- _Tekst strony_:

+ + + + +

Także tutaj nie zamierzam się za bardzo rozpisywać, aby nie zanudzać was informacjami, które już pewnie znacie. Powiem tylko, że przygody rudowłosej Pelissy po raz pierwszy ukazały się w Polsce w magazynie "Komiks". Na temat tej serii możecie przeczytać w KZ #18 poświęconym Regisowi Loiselowi - rysownikowi serii, oraz w artykule autorstwa Wilka na temat przygód Pelissy zamieszczonym w KZ #21.

Oprócz przygód rudowłosej bohaterki w zeszytach magazynu "Komiks" zawierających album "Jajo mroków" ("K" #15,16) znajdziecie też krótkie komiksy stworzone przez Juana Gimeneza (rysownika znanego u nas głównie z serii "Kasta Metabaronów"). Pochodzą one z cyklu zatytułowanego "Kwestia czasu".

+ + + + +

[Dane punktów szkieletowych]
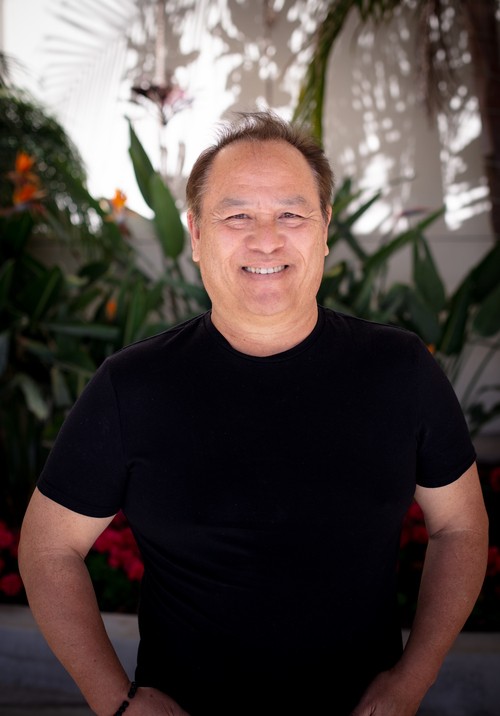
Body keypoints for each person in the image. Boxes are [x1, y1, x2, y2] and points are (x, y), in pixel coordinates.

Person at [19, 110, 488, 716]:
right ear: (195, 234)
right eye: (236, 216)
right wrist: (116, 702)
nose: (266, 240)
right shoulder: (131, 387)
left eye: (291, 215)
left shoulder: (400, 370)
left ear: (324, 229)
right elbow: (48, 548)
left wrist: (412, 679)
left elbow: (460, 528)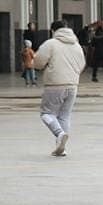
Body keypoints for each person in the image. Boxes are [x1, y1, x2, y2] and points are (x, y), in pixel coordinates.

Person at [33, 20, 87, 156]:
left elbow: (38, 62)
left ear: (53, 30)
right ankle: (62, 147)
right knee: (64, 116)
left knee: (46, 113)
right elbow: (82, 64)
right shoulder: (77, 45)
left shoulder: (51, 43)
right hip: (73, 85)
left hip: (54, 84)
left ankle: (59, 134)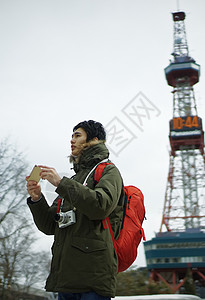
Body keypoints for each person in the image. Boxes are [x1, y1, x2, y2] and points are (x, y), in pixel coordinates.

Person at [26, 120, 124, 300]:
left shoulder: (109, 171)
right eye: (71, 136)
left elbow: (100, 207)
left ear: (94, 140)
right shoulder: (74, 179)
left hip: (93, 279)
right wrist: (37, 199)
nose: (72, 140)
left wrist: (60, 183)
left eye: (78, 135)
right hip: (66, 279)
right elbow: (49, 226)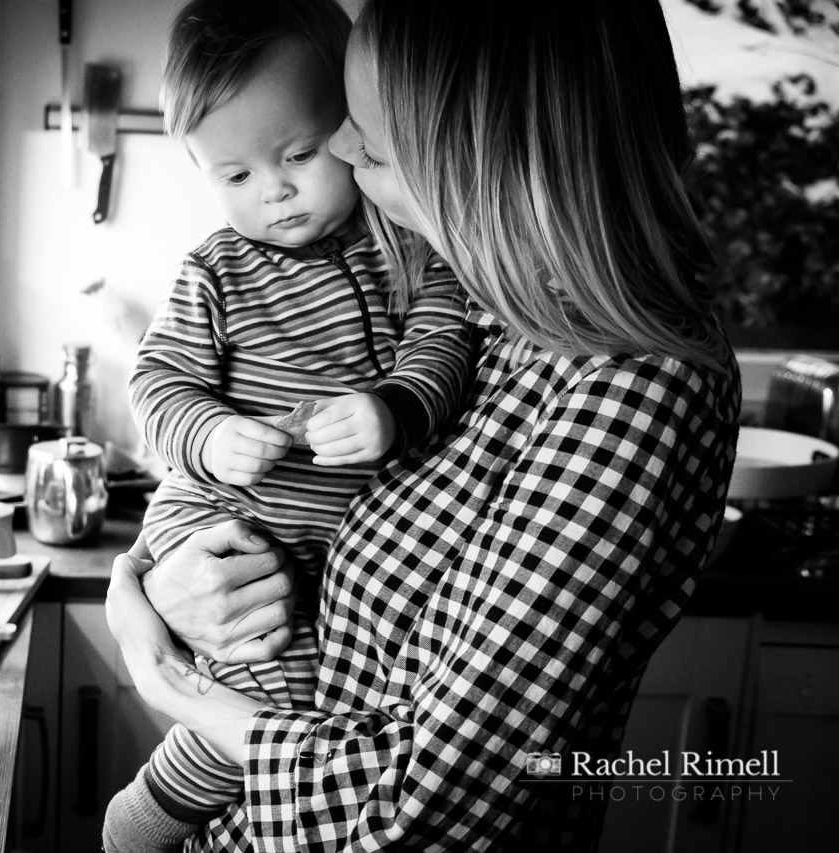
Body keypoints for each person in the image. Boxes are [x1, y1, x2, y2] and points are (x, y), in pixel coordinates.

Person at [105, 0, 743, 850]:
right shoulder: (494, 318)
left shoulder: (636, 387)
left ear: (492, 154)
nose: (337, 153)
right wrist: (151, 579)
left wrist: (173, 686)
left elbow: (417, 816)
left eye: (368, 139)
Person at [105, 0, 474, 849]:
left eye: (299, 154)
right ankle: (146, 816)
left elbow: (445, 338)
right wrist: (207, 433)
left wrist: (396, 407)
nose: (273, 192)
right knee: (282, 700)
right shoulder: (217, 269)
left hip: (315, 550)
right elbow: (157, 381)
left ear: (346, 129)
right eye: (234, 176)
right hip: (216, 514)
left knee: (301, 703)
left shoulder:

+ + + + +

- _Zadania do wykonania_:
(1) Przepisz dokładnie fragment tekstu o komiksach: zacznij od miejsca, w którym pada "Także tutaj nie", i zakończ po "zamieszczonym w KZ #21.".
(2) Wypisz wszystkie tytuły, które w tekście o komiksach zostały ujęte w cudzysłów.
Rekordy nie są potrzebne do wykonania żadnego zadania.

- _Rozwiązania zadań_:
(1)
Także tutaj nie zamierzam się za bardzo rozpisywać, aby nie zanudzać was informacjami, które już pewnie znacie. Powiem tylko, że przygody rudowłosej Pelissy po raz pierwszy ukazały się w Polsce w magazynie "Komiks". Na temat tej serii możecie przeczytać w KZ #18 poświęconym Regisowi Loiselowi - rysownikowi serii, oraz w artykule autorstwa Wilka na temat przygód Pelissy zamieszczonym w KZ #21.

(2) "Komiks", "Jajo mroków", "Kasta Metabaronów", "Kwestia czasu"